Aims: This research aims to develop an advanced deep-learning framework for detecting respiratory diseases, including COVID-19, pneumonia, and tuberculosis (TB), using chest X-ray scans.
Methods: A Deep Neural Network (DNN)-based system was developed to analyze medical images and extract key features from chest X-rays. The system leverages various DNN learning algorithms to study X-ray scan color, curve, and edge-based features. The Adam optimizer is employed to minimize error rates and enhance model training.

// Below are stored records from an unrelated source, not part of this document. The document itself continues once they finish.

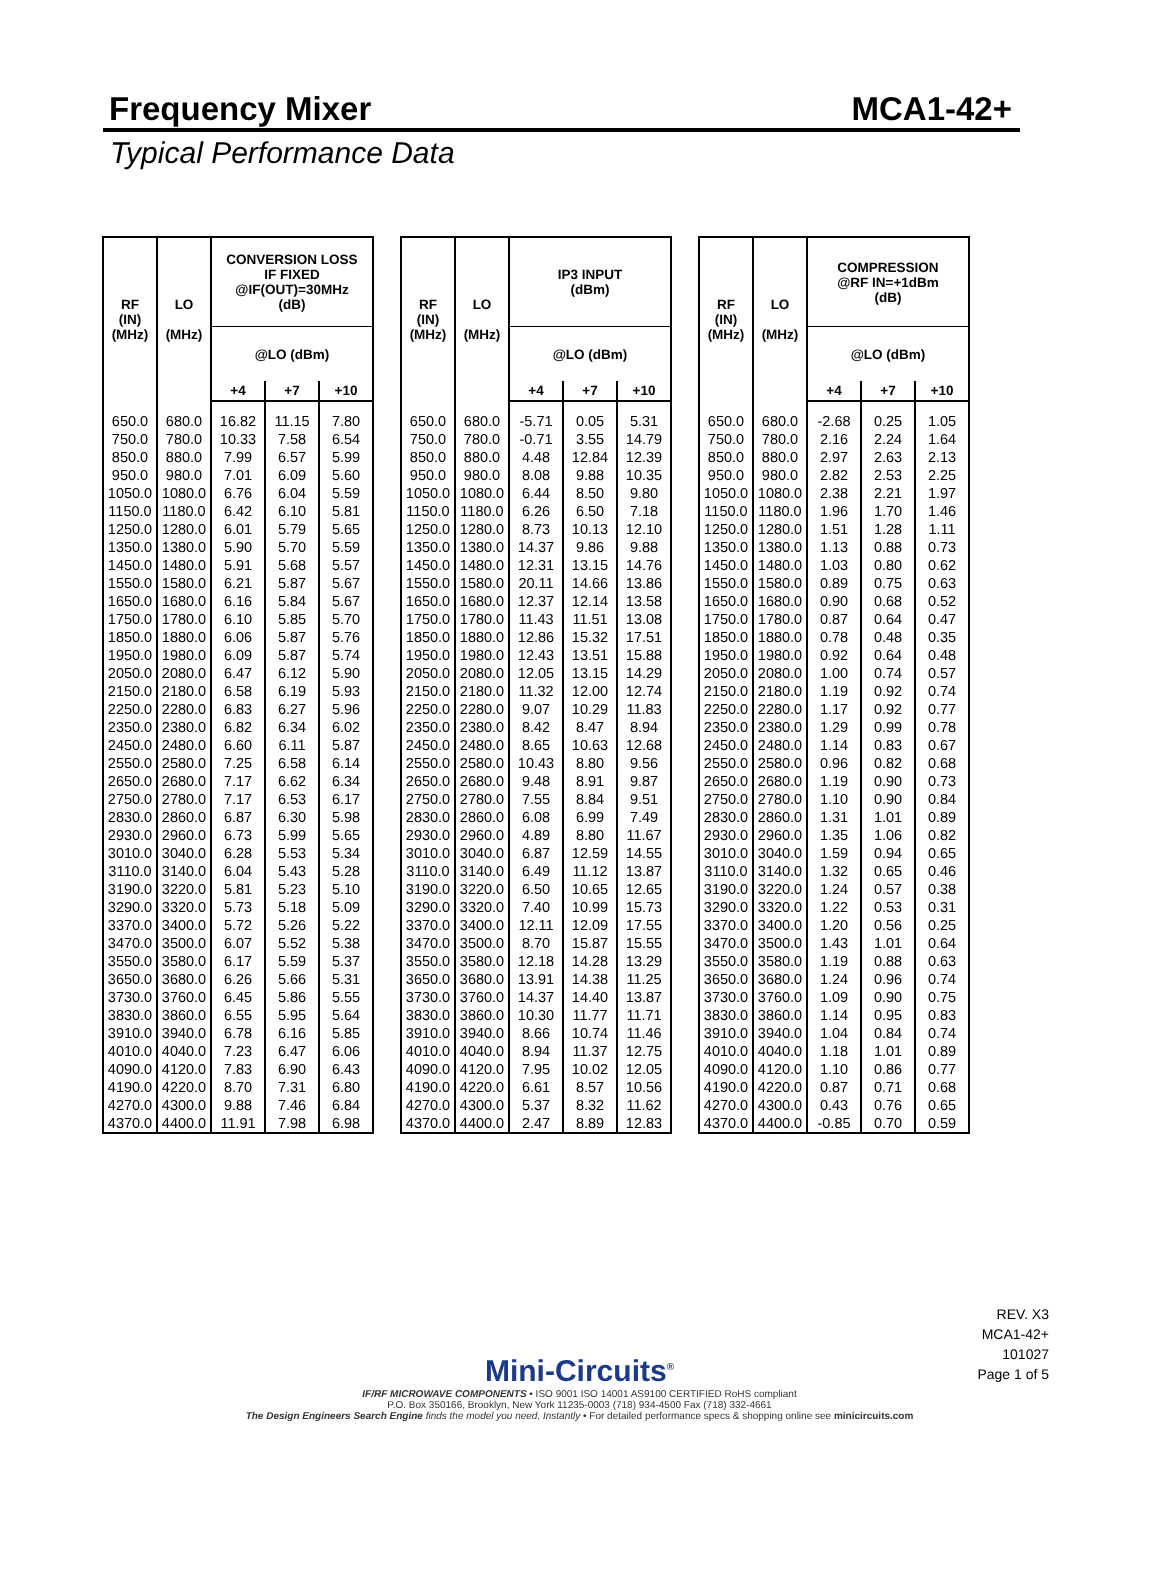Frequency Mixer MCA1-42+
Typical Performance Data
| RF (IN) (MHz) | LO (MHz) | CONVERSION LOSS IF FIXED @IF(OUT)=30MHz (dB) | | |
| --- | --- | --- | --- | --- |
| | | @LO (dBm) | | |
| | | +4 | +7 | +10 |
| 650.0 | 680.0 | 16.82 | 11.15 | 7.80 |
| 750.0 | 780.0 | 10.33 | 7.58 | 6.54 |
| 850.0 | 880.0 | 7.99 | 6.57 | 5.99 |
| 950.0 | 980.0 | 7.01 | 6.09 | 5.60 |
| 1050.0 | 1080.0 | 6.76 | 6.04 | 5.59 |
| 1150.0 | 1180.0 | 6.42 | 6.10 | 5.81 |
| 1250.0 | 1280.0 | 6.01 | 5.79 | 5.65 |
| 1350.0 | 1380.0 | 5.90 | 5.70 | 5.59 |
| 1450.0 | 1480.0 | 5.91 | 5.68 | 5.57 |
| 1550.0 | 1580.0 | 6.21 | 5.87 | 5.67 |
| 1650.0 | 1680.0 | 6.16 | 5.84 | 5.67 |
| 1750.0 | 1780.0 | 6.10 | 5.85 | 5.70 |
| 1850.0 | 1880.0 | 6.06 | 5.87 | 5.76 |
| 1950.0 | 1980.0 | 6.09 | 5.87 | 5.74 |
| 2050.0 | 2080.0 | 6.47 | 6.12 | 5.90 |
| 2150.0 | 2180.0 | 6.58 | 6.19 | 5.93 |
| 2250.0 | 2280.0 | 6.83 | 6.27 | 5.96 |
| 2350.0 | 2380.0 | 6.82 | 6.34 | 6.02 |
| 2450.0 | 2480.0 | 6.60 | 6.11 | 5.87 |
| 2550.0 | 2580.0 | 7.25 | 6.58 | 6.14 |
| 2650.0 | 2680.0 | 7.17 | 6.62 | 6.34 |
| 2750.0 | 2780.0 | 7.17 | 6.53 | 6.17 |
| 2830.0 | 2860.0 | 6.87 | 6.30 | 5.98 |
| 2930.0 | 2960.0 | 6.73 | 5.99 | 5.65 |
| 3010.0 | 3040.0 | 6.28 | 5.53 | 5.34 |
| 3110.0 | 3140.0 | 6.04 | 5.43 | 5.28 |
| 3190.0 | 3220.0 | 5.81 | 5.23 | 5.10 |
| 3290.0 | 3320.0 | 5.73 | 5.18 | 5.09 |
| 3370.0 | 3400.0 | 5.72 | 5.26 | 5.22 |
| 3470.0 | 3500.0 | 6.07 | 5.52 | 5.38 |
| 3550.0 | 3580.0 | 6.17 | 5.59 | 5.37 |
| 3650.0 | 3680.0 | 6.26 | 5.66 | 5.31 |
| 3730.0 | 3760.0 | 6.45 | 5.86 | 5.55 |
| 3830.0 | 3860.0 | 6.55 | 5.95 | 5.64 |
| 3910.0 | 3940.0 | 6.78 | 6.16 | 5.85 |
| 4010.0 | 4040.0 | 7.23 | 6.47 | 6.06 |
| 4090.0 | 4120.0 | 7.83 | 6.90 | 6.43 |
| 4190.0 | 4220.0 | 8.70 | 7.31 | 6.80 |
| 4270.0 | 4300.0 | 9.88 | 7.46 | 6.84 |
| 4370.0 | 4400.0 | 11.91 | 7.98 | 6.98 |
| RF (IN) (MHz) | LO (MHz) | IP3 INPUT (dBm) | | |
| --- | --- | --- | --- | --- |
| | | @LO (dBm) | | |
| | | +4 | +7 | +10 |
| 650.0 | 680.0 | -5.71 | 0.05 | 5.31 |
| 750.0 | 780.0 | -0.71 | 3.55 | 14.79 |
| 850.0 | 880.0 | 4.48 | 12.84 | 12.39 |
| 950.0 | 980.0 | 8.08 | 9.88 | 10.35 |
| 1050.0 | 1080.0 | 6.44 | 8.50 | 9.80 |
| 1150.0 | 1180.0 | 6.26 | 6.50 | 7.18 |
| 1250.0 | 1280.0 | 8.73 | 10.13 | 12.10 |
| 1350.0 | 1380.0 | 14.37 | 9.86 | 9.88 |
| 1450.0 | 1480.0 | 12.31 | 13.15 | 14.76 |
| 1550.0 | 1580.0 | 20.11 | 14.66 | 13.86 |
| 1650.0 | 1680.0 | 12.37 | 12.14 | 13.58 |
| 1750.0 | 1780.0 | 11.43 | 11.51 | 13.08 |
| 1850.0 | 1880.0 | 12.86 | 15.32 | 17.51 |
| 1950.0 | 1980.0 | 12.43 | 13.51 | 15.88 |
| 2050.0 | 2080.0 | 12.05 | 13.15 | 14.29 |
| 2150.0 | 2180.0 | 11.32 | 12.00 | 12.74 |
| 2250.0 | 2280.0 | 9.07 | 10.29 | 11.83 |
| 2350.0 | 2380.0 | 8.42 | 8.47 | 8.94 |
| 2450.0 | 2480.0 | 8.65 | 10.63 | 12.68 |
| 2550.0 | 2580.0 | 10.43 | 8.80 | 9.56 |
| 2650.0 | 2680.0 | 9.48 | 8.91 | 9.87 |
| 2750.0 | 2780.0 | 7.55 | 8.84 | 9.51 |
| 2830.0 | 2860.0 | 6.08 | 6.99 | 7.49 |
| 2930.0 | 2960.0 | 4.89 | 8.80 | 11.67 |
| 3010.0 | 3040.0 | 6.87 | 12.59 | 14.55 |
| 3110.0 | 3140.0 | 6.49 | 11.12 | 13.87 |
| 3190.0 | 3220.0 | 6.50 | 10.65 | 12.65 |
| 3290.0 | 3320.0 | 7.40 | 10.99 | 15.73 |
| 3370.0 | 3400.0 | 12.11 | 12.09 | 17.55 |
| 3470.0 | 3500.0 | 8.70 | 15.87 | 15.55 |
| 3550.0 | 3580.0 | 12.18 | 14.28 | 13.29 |
| 3650.0 | 3680.0 | 13.91 | 14.38 | 11.25 |
| 3730.0 | 3760.0 | 14.37 | 14.40 | 13.87 |
| 3830.0 | 3860.0 | 10.30 | 11.77 | 11.71 |
| 3910.0 | 3940.0 | 8.66 | 10.74 | 11.46 |
| 4010.0 | 4040.0 | 8.94 | 11.37 | 12.75 |
| 4090.0 | 4120.0 | 7.95 | 10.02 | 12.05 |
| 4190.0 | 4220.0 | 6.61 | 8.57 | 10.56 |
| 4270.0 | 4300.0 | 5.37 | 8.32 | 11.62 |
| 4370.0 | 4400.0 | 2.47 | 8.89 | 12.83 |
| RF (IN) (MHz) | LO (MHz) | COMPRESSION @RF IN=+1dBm (dB) | | |
| --- | --- | --- | --- | --- |
| | | @LO (dBm) | | |
| | | +4 | +7 | +10 |
| 650.0 | 680.0 | -2.68 | 0.25 | 1.05 |
| 750.0 | 780.0 | 2.16 | 2.24 | 1.64 |
| 850.0 | 880.0 | 2.97 | 2.63 | 2.13 |
| 950.0 | 980.0 | 2.82 | 2.53 | 2.25 |
| 1050.0 | 1080.0 | 2.38 | 2.21 | 1.97 |
| 1150.0 | 1180.0 | 1.96 | 1.70 | 1.46 |
| 1250.0 | 1280.0 | 1.51 | 1.28 | 1.11 |
| 1350.0 | 1380.0 | 1.13 | 0.88 | 0.73 |
| 1450.0 | 1480.0 | 1.03 | 0.80 | 0.62 |
| 1550.0 | 1580.0 | 0.89 | 0.75 | 0.63 |
| 1650.0 | 1680.0 | 0.90 | 0.68 | 0.52 |
| 1750.0 | 1780.0 | 0.87 | 0.64 | 0.47 |
| 1850.0 | 1880.0 | 0.78 | 0.48 | 0.35 |
| 1950.0 | 1980.0 | 0.92 | 0.64 | 0.48 |
| 2050.0 | 2080.0 | 1.00 | 0.74 | 0.57 |
| 2150.0 | 2180.0 | 1.19 | 0.92 | 0.74 |
| 2250.0 | 2280.0 | 1.17 | 0.92 | 0.77 |
| 2350.0 | 2380.0 | 1.29 | 0.99 | 0.78 |
| 2450.0 | 2480.0 | 1.14 | 0.83 | 0.67 |
| 2550.0 | 2580.0 | 0.96 | 0.82 | 0.68 |
| 2650.0 | 2680.0 | 1.19 | 0.90 | 0.73 |
| 2750.0 | 2780.0 | 1.10 | 0.90 | 0.84 |
| 2830.0 | 2860.0 | 1.31 | 1.01 | 0.89 |
| 2930.0 | 2960.0 | 1.35 | 1.06 | 0.82 |
| 3010.0 | 3040.0 | 1.59 | 0.94 | 0.65 |
| 3110.0 | 3140.0 | 1.32 | 0.65 | 0.46 |
| 3190.0 | 3220.0 | 1.24 | 0.57 | 0.38 |
| 3290.0 | 3320.0 | 1.22 | 0.53 | 0.31 |
| 3370.0 | 3400.0 | 1.20 | 0.56 | 0.25 |
| 3470.0 | 3500.0 | 1.43 | 1.01 | 0.64 |
| 3550.0 | 3580.0 | 1.19 | 0.88 | 0.63 |
| 3650.0 | 3680.0 | 1.24 | 0.96 | 0.74 |
| 3730.0 | 3760.0 | 1.09 | 0.90 | 0.75 |
| 3830.0 | 3860.0 | 1.14 | 0.95 | 0.83 |
| 3910.0 | 3940.0 | 1.04 | 0.84 | 0.74 |
| 4010.0 | 4040.0 | 1.18 | 1.01 | 0.89 |
| 4090.0 | 4120.0 | 1.10 | 0.86 | 0.77 |
| 4190.0 | 4220.0 | 0.87 | 0.71 | 0.68 |
| 4270.0 | 4300.0 | 0.43 | 0.76 | 0.65 |
| 4370.0 | 4400.0 | -0.85 | 0.70 | 0.59 |
REV. X3
MCA1-42+
101027
Page 1 of 5
Mini-Circuits<sup>®</sup>
IF/RF MICROWAVE COMPONENTS • ISO 9001 ISO 14001 AS9100 CERTIFIED RoHS compliant
P.O. Box 350166, Brooklyn, New York 11235-0003 (718) 934-4500 Fax (718) 332-4661
The Design Engineers Search Engine finds the model you need, Instantly • For detailed performance specs & shopping online see minicircuits.com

Results: A dataset of 1800 chest X-ray images, consisting of COVID-19, pneumonia, TB, and typical cases, was evaluated across multiple DNN models. The highest accuracy was achieved using the VGG19 model. The proposed system demonstrated an accuracy of 94.72%, with a sensitivity of 92.73%, a specificity of 96.68%, and an F1-score of 94.66%. The error rate was 5.28% when trained with 80% of the dataset and tested on 20%. The VGG19 model showed significant accuracy improvements of 32.69%, 36.65%, 42.16%, and 8.1% over AlexNet, GoogleNet, InceptionV3, and VGG16, respectively. The prediction time was also remarkably low, ranging between 3 and 5 seconds.
Conclusion: The proposed deep learning model efficiently detects respiratory diseases, including COVID-19, pneumonia, and TB, within seconds. The method ensures high reliability and efficiency by optimizing feature extraction and maintaining system complexity, making it a valuable tool for clinicians in rapid disease diagnosis.